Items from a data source
☆ ☆ ☆ ☆ ☆
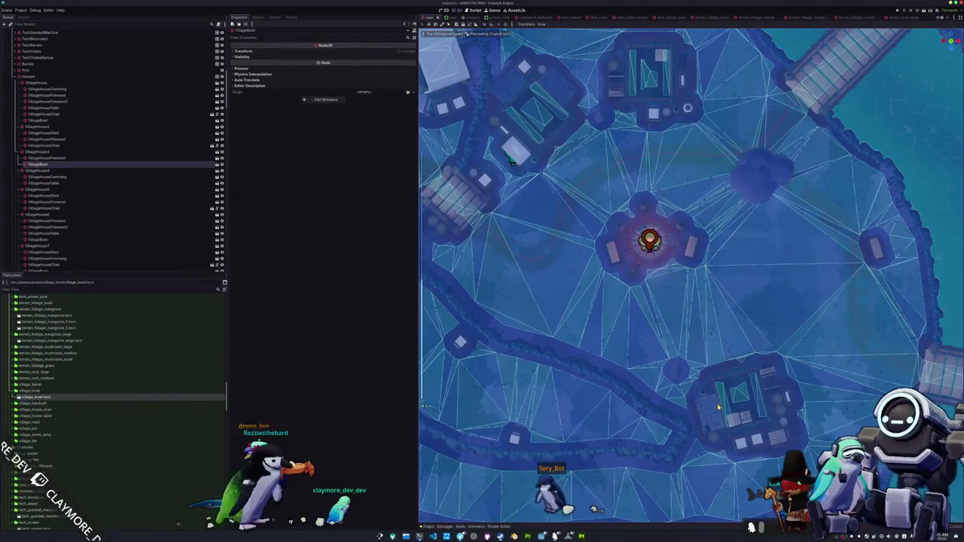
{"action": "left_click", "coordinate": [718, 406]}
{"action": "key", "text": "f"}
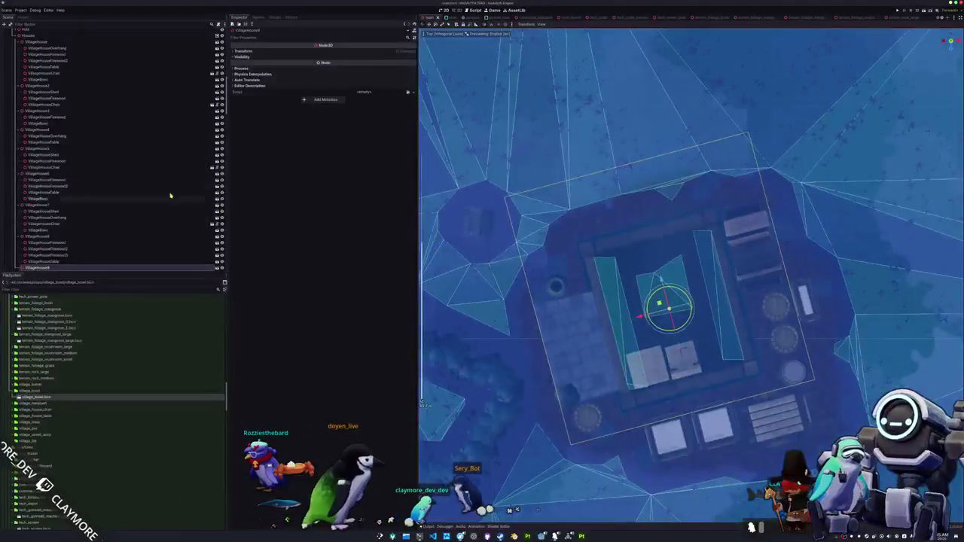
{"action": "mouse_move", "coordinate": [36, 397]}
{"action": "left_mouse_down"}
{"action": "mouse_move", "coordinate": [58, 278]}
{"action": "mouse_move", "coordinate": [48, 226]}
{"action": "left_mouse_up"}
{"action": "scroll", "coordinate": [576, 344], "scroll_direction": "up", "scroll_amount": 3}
☆ ☆ ☆ ☆ ☆
* [Problem]: Where does "coordinate" appear in the records above? Copy every line that has it.

* [Answer space]:
{"action": "left_click", "coordinate": [718, 406]}
{"action": "mouse_move", "coordinate": [36, 397]}
{"action": "mouse_move", "coordinate": [58, 278]}
{"action": "mouse_move", "coordinate": [48, 226]}
{"action": "scroll", "coordinate": [576, 344], "scroll_direction": "up", "scroll_amount": 3}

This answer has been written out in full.